ECLI:NL:RVS:2003:AN9261
Raad van State
- Hoger beroep
- C.M. Ligtelijn-van Bilderbeek
- J.E.M. Polak
- C.H.M. van Altena
- R.E.A. Matulewicz
- Rechtspraak.nl
Weigering verklaring veiligheidsonderzoek door Minister van Binnenlandse Zaken
In deze zaak heeft de Raad van State op 3 december 2003 uitspraak gedaan in het hoger beroep van een appellant tegen de Minister van Binnenlandse Zaken en Koninkrijksrelaties. De Minister had op 30 november 2001 geweigerd om een verklaring af te geven op basis van een veiligheidsonderzoek, zoals bedoeld in de Wet veiligheidsonderzoeken (Wvo). De Minister concludeerde dat er geen betrouwbare informatiebronnen beschikbaar waren, omdat er geen samenwerkingsrelatie bestond met een Pakistaanse zusterdienst van de Algemene Inlichtingen en Veiligheidsdienst.
De rechtbank te Rotterdam had eerder, op 16 januari 2003, het beroep van de appellant ongegrond verklaard. Appellant had hiertegen hoger beroep ingesteld, waarbij hij stelde dat hij niet in de gelegenheid was gesteld om verklaringen aan te leveren die zijn betrouwbaarheid zouden onderbouwen. De Raad van State oordeelde echter dat appellant niet had aangetoond dat hij na de heropening van het onderzoek door de rechtbank daadwerkelijk pogingen had ondernomen om dergelijke verklaringen aan te leveren.

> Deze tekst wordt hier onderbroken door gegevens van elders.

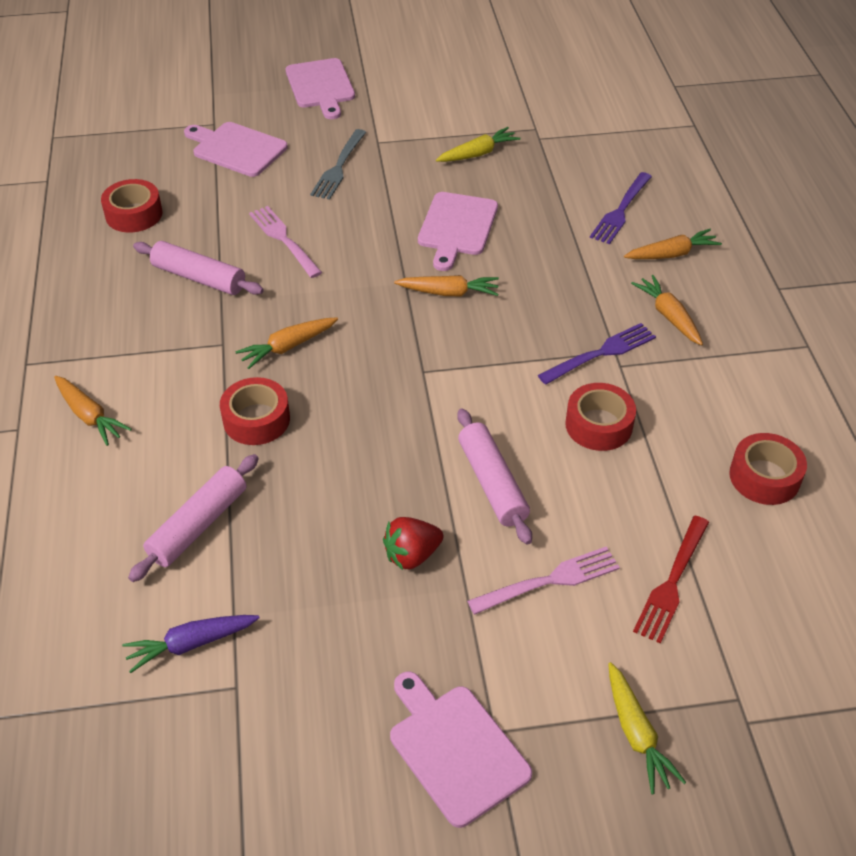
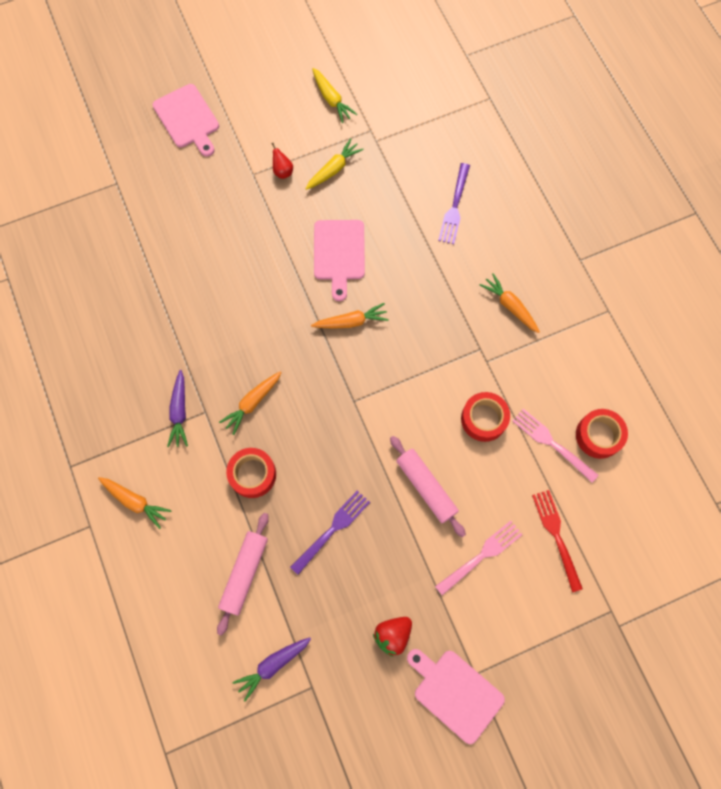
camera: 15 degrees left, 25 degrees up
(134, 214) = (91, 299): red tape -> none
(190, 337) = (179, 411): none -> purple carrot
(199, 278) = (165, 352): pink rolling pin -> none
(236, 149) = (144, 208): pink cutting board -> none
(284, 239) = (214, 297): pink fork -> pink fork (552, 443)
(339, 167) = (231, 209): grey fork -> none
(412, 555) = (390, 559): red strawberry -> red strawberry (392, 634)
(414, 145) = (282, 171): none -> red pear
(601, 353) = (471, 353): purple fork -> purple fork (332, 529)
(636, 733) = (557, 652): yellow carrot -> yellow carrot (331, 99)
(671, 254) = (500, 244): orange carrot -> none
(672, 582) = (556, 536): red fork -> red fork turned 150 degrees clockwise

De Afdeling bestuursrechtspraak van de Raad van State bevestigde de uitspraak van de rechtbank en oordeelde dat de Minister terecht had geweigerd de verklaring af te geven. De motivering van de rechtbank werd volledig onderschreven door de Raad van State. De uitspraak werd gedaan in naam der Koningin, en er werd geen aanleiding gezien voor een proceskostenveroordeling.